In [79]:
import numpy as np
from scipy.sparse import csr_matrix
from pathlib import Path
import pickle
import json

In [80]:
DATASET_NAME = "synthetic_easy_1000" 
DATASET_COMMENT = "Easy synthetic dataset with one group of 1000 fraudsters"
n_users = 10000   # Number of users
n_items = 100     # Number of items
n_ratings = 30000 # Number of ratings
fraud_group_sizes = [(1000, 10)]
additive_noise = 0
subtractive_noise = 0

In [81]:
def build_synthetic_dataset(n_users: int, n_items: int, n_reviews: int, fraud_group_sizes: list):
    """ Creates the graph_u2p and labels for a synthetic dataset. 
        In the synthetic dataset generated, every fraudster will review every target item for their group.
        However, they may also have reviewed other items as well.
        This function can be used in combination with add_noise to add additional noise to the dataset.
    
    Args:
        n_users: Number of users in the dataset.
        n_items: Number of items in the dataset.
        n_reviews: Number of non-fraudulent reviews in the dataset.
        fraud_group_sizes: List of tuples. Each tuple is in format (n_users_in_group, n_items_targeted)

    Returns:
        graph_u2i: Sparse matrix of shape (n_users, n_items) with 1s in the positions where a user has reviewed an item.
        labels: array of labels for each user in the dataset. 1 if the user is fraudulent, 0 otherwise.
    """
    # Initialize empty graph_u2i and labels
    graph_u2i = csr_matrix((n_users, n_items), dtype=np.int8)
    labels = np.zeros(n_users, dtype=np.int8)

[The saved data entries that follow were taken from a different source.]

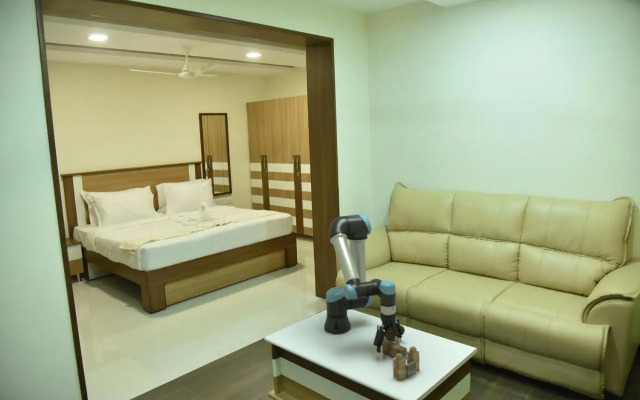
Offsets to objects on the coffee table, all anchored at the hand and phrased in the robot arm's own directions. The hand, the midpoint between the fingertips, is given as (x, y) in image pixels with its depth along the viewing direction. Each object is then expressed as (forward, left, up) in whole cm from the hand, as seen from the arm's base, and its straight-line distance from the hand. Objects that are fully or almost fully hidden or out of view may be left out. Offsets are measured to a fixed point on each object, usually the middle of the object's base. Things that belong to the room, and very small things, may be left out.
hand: (389, 353), depth 221 cm
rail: (+2, 0, 0) cm, 2 cm away
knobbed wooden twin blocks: (+18, -8, 0) cm, 20 cm away
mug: (-8, +14, 0) cm, 17 cm away
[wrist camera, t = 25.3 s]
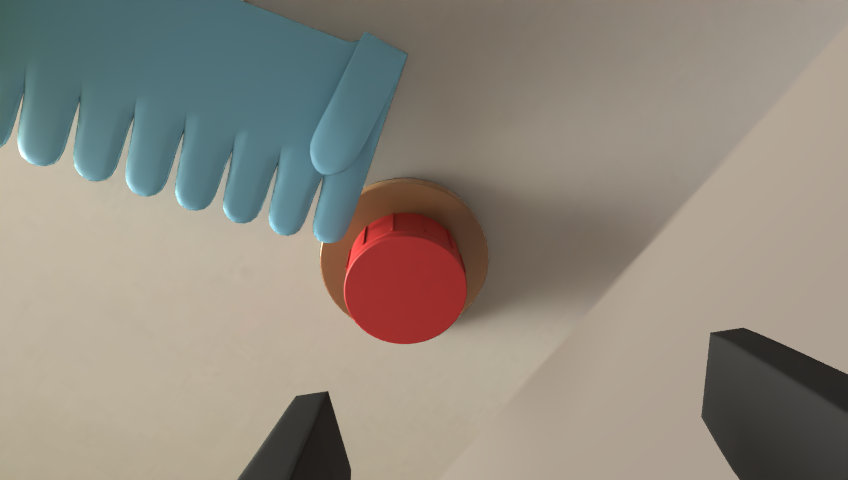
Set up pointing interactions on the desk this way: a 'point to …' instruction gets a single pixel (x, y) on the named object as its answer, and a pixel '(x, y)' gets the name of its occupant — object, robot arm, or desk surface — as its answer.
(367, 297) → the cap
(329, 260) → the coaster
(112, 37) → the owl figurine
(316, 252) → the desk surface
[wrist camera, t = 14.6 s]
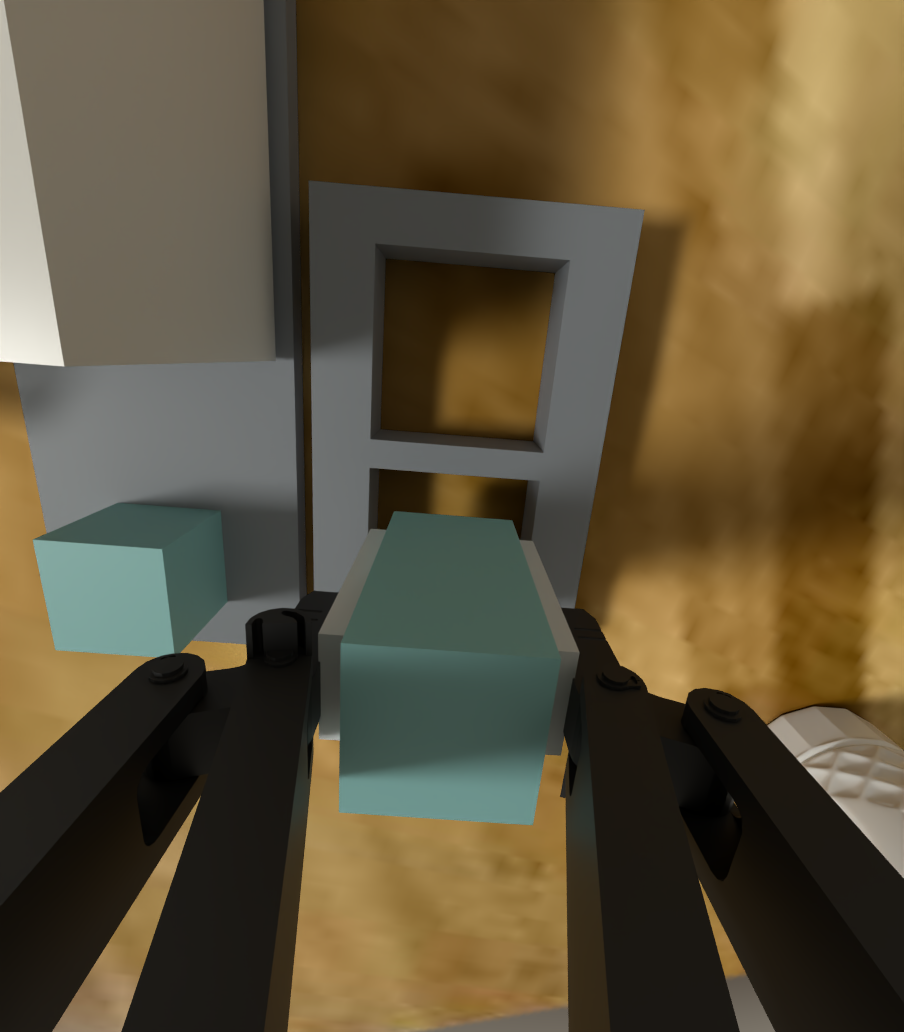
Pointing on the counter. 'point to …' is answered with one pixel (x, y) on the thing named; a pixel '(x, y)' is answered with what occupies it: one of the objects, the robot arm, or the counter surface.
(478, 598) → the peg
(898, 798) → the white cup
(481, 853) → the counter surface
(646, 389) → the counter surface
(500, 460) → the socket board
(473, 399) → the counter surface
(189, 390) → the board
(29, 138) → the cover
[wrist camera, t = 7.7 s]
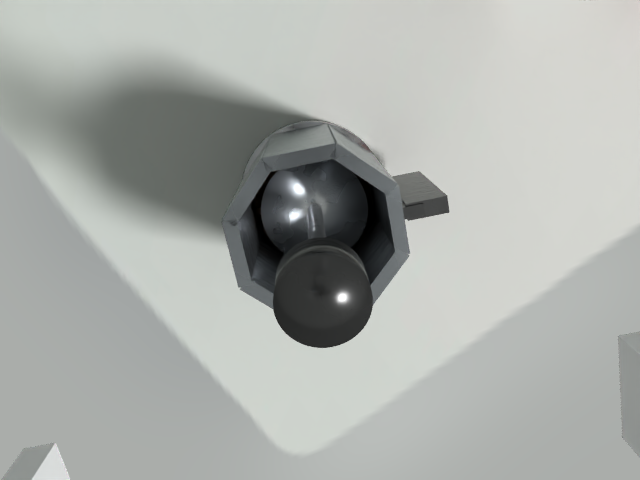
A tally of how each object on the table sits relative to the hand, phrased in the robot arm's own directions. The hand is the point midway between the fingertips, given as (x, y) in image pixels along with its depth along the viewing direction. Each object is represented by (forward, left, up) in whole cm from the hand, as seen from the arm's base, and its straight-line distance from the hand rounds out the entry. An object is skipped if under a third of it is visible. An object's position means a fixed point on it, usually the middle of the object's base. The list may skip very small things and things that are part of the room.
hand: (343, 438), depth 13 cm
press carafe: (+1, +1, -31) cm, 31 cm away
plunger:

    # Generate non-fradulent reviews
    remaining_reviews = n_reviews
    remaining_users = n_users
    for user in range(n_users):
        avg_reviews_per_user = remaining_reviews / remaining_users
        num_to_review = int(np.random.normal(loc=avg_reviews_per_user, scale=avg_reviews_per_user/2))
        num_to_review = min(num_to_review, remaining_reviews, n_items)
        num_to_review = max(num_to_review, 1)
        
        # Fill the graph_u2i matrix with 1s
        items = np.random.choice(n_items, num_to_review, replace=False)
        graph_u2i[user, items] = 1
        
        # Update remaining reviews and users
        remaining_reviews -= num_to_review
        remaining_users -= 1

    # Generate fraudulent reviews
    # For each fraudulent group, randomly choose that many users to be fraudulent
    # For each fraudulent group, we will choose some number of items to target
    # All users in the fraudulent group will review all items in the group
    for group_size, num_items_targeted in fraud_group_sizes:
        users = np.random.choice(n_users, group_size, replace=False)
        items = np.random.choice(n_items, num_items_targeted, replace=False)
        graph_u2i[users[:, None], items] = 1
        labels[users] = 1
    
    return graph_u2i, labels

In [82]:
def add_noise_to_fraudsters(graph_u2i, labels, additive_noise, subtractive_noise):
    """ For each fraudster, this randomly adds and removes edges from the graph_u2i matrix.
    
    Args:
        graph_u2i: Sparse matrix of shape (n_users, n_items) with 1s in the positions where a user has reviewed an item.
        labels: array of labels for each user in the dataset. 1 if the user is fraudulent, 0 otherwise.
        additive_noise: number of edges to add to each fraudster
        subtractive_noise: number of edges to remove from each fraudster
    """

    # For each fraudster, add and remove edges
    fraudsters = np.where(labels == 1)[0]
    for fraudster in fraudsters:
        dense_row = graph_u2i[fraudster].toarray()[0]

        # Add edges     
        items_to_add = np.random.choice(np.where(dense_row == 0)[0], additive_noise, replace=False)
        graph_u2i[fraudster, items_to_add] = 1

        # Remove edges
        items_to_remove = np.random.choice(np.where(dense_row == 1)[0], subtractive_noise, replace=False)
        graph_u2i[fraudster, items_to_remove] = 0


In [83]:
graph_u2i, labels = build_synthetic_dataset(n_users, n_items, n_ratings, fraud_group_sizes)
add_noise_to_fraudsters(graph_u2i, labels, additive_noise, subtractive_noise)